While you are on earth, are you also in heaven (swarga)?

Nisargadatta:
! am nowhere to be found! I am not a thing to be given a place among other things. All things
are in me, but I am not among things. You are telling me about the superstructure while I am
concerned with the foundations. The superstructures rise and fall, but the foundations last. I am not
interested in the transient, while you talk of nothing else.

Questioner:
Forgive me a strange question. If somebody with a razor sharp sword would suddenly severe
your head, what difference would it make to you?

Nisargadatta:
None whatsoever. The body will lose its head, certain lines of communication will be cut, that is
all. Two people talk to each other on the phone and the wire is cut. Nothing happens to the people,
only they must look for some other means of communication. The Bhagavad Gita says: "the sword
does not cut it". It is literally so. It is in the nature of consciousness to survive its vehicles. It is like
fire. It burns up the fuel, but not itself. Just like a fire can outlast a mountain of fuel, so does
consciousness survive innumerable bodies.

Questioner:
The fuel affects the flame.

Nisargadatta:
As long as it lasts. Change the nature of the fuel and the colour and appearance of the flame
will change.
Now we are talking to each other. For this presence is needed; unless we are present, we cannot
talk.

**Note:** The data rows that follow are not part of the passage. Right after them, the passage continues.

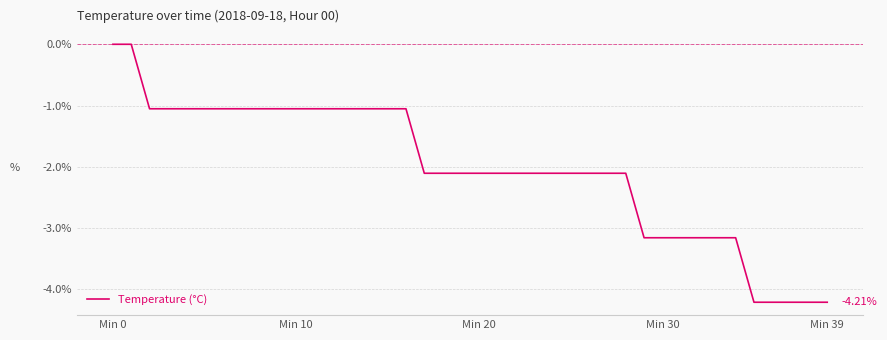

What is the difference between the maximum and minimum values?

4.2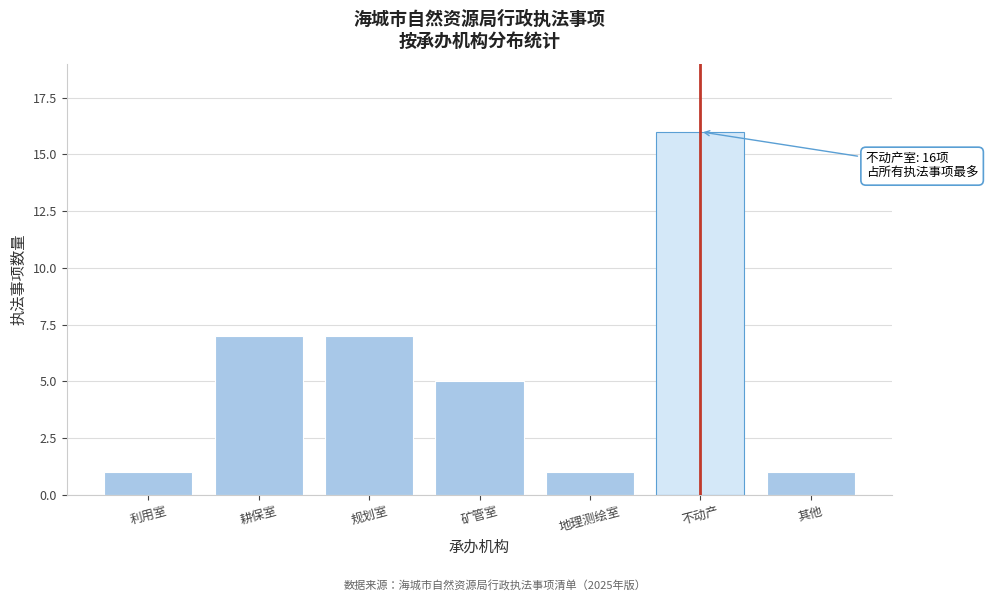

Reading left to right, list all the values displayed in this chart.

1	7	7	5	1	16	1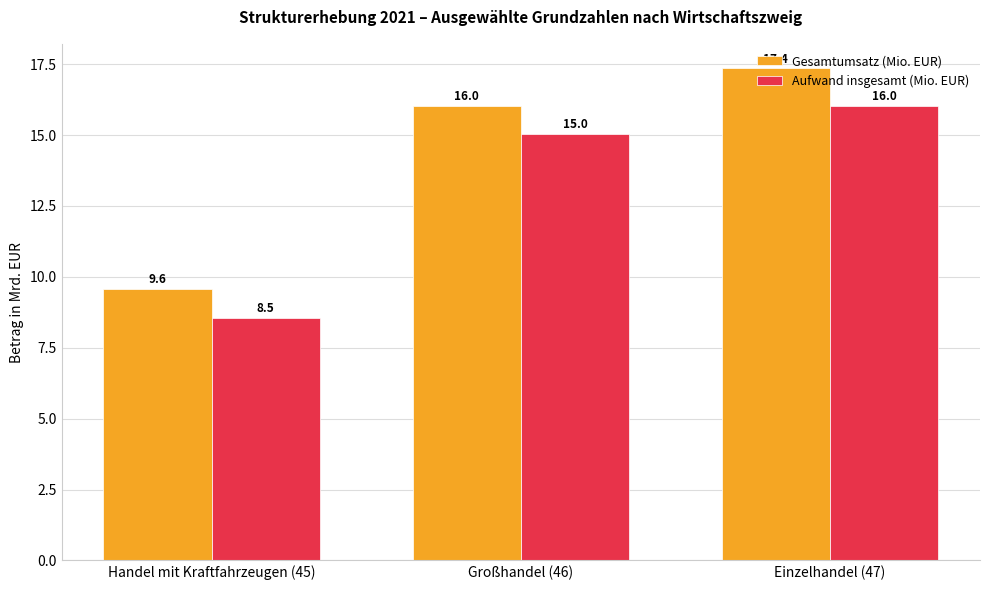

How many bars are there in each group?

2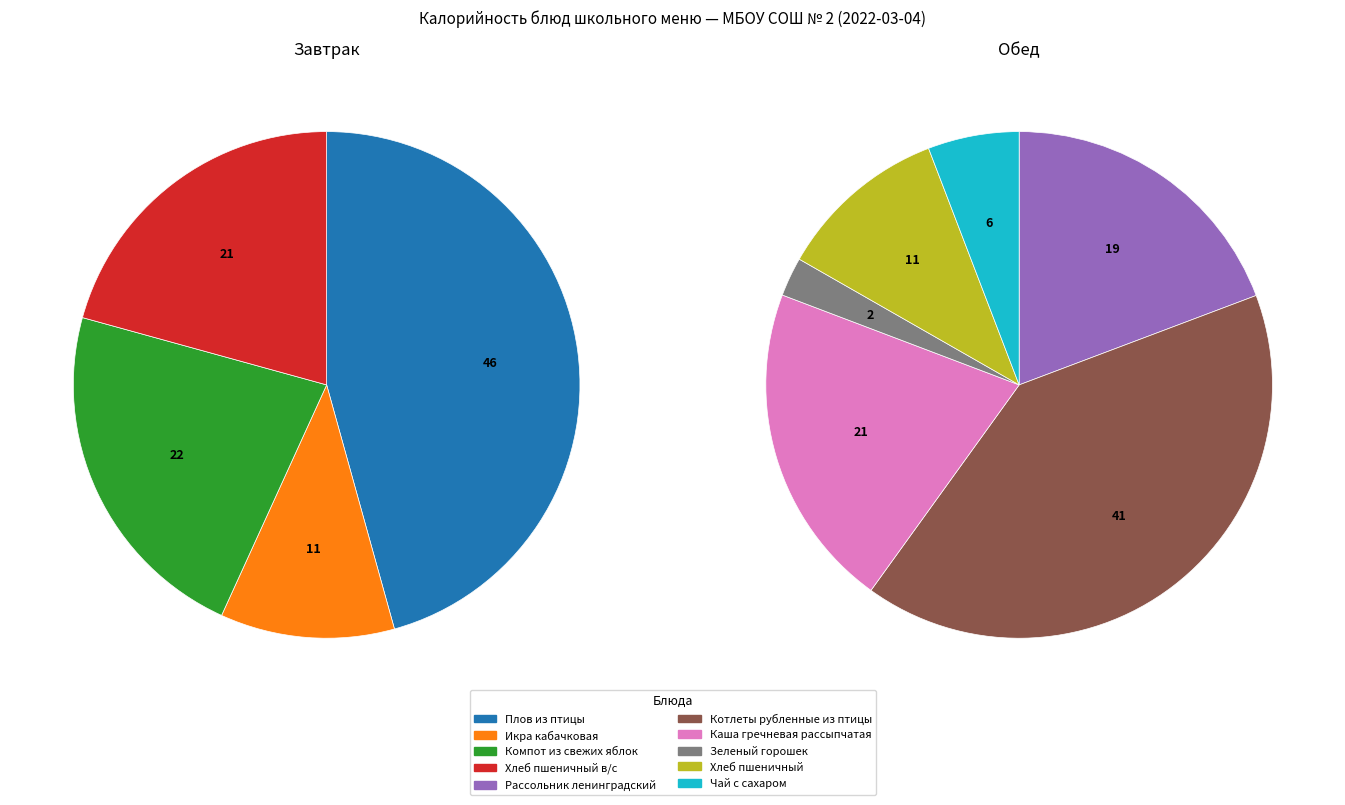

Does Зеленый горошек represent more than half of the total?

No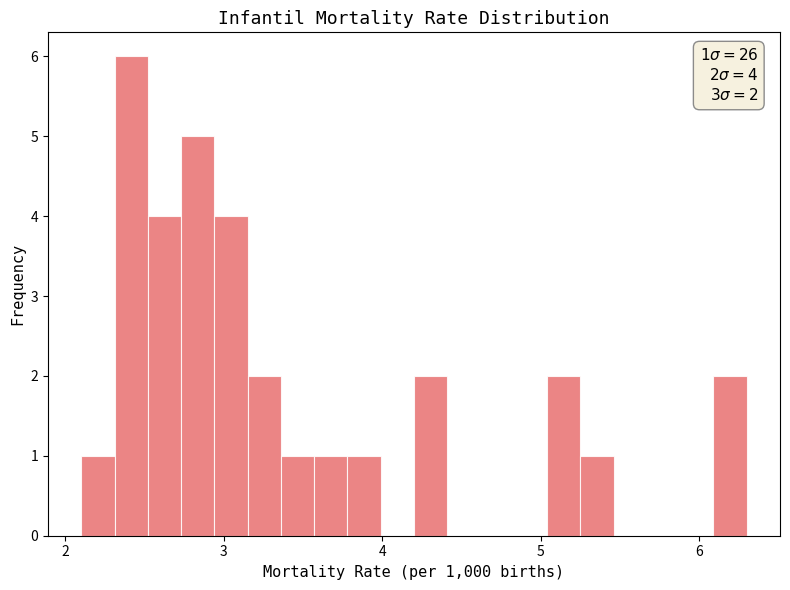

Around what value on the x-axis is the tallest bar? Give the approximate position of its centre, as read against the axis.

2.4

But presence by itself is not enough. There must also he the desire to talk.
Above all, we want to remain conscious. We shall bear every suffering and humiliation, but we shall
rather remain conscious. Unless we revolt against this craving for experience and let go the
manifested altogether, there can be no relief. We shall remain trapped.

Questioner:
You say you are the silent witness and also you are beyond consciousness. Is there no
contradiction in it? If you are beyond consciousness, what are you witnessing to?

Nisargadatta:
I am conscious and unconscious, both conscious and unconscious, neither conscious nor
unconscious -- to all this I am witness -- but really there is no witness, because there is nothing to
be a witness to. I am perfectly empty of all mental formations, void of mind -- yet fully aware. This I
try to express my saying that I am beyond the mind.

Questioner:
How can I reach you then?

Nisargadatta:
Be aware of being conscious and seek the source of consciousness. That is all. Very little can
be conveyed in words. It is the doing as I tell you that will bring light, not my telling you. The means
do not matter much; it is the desire, the urge, the earnestness that count.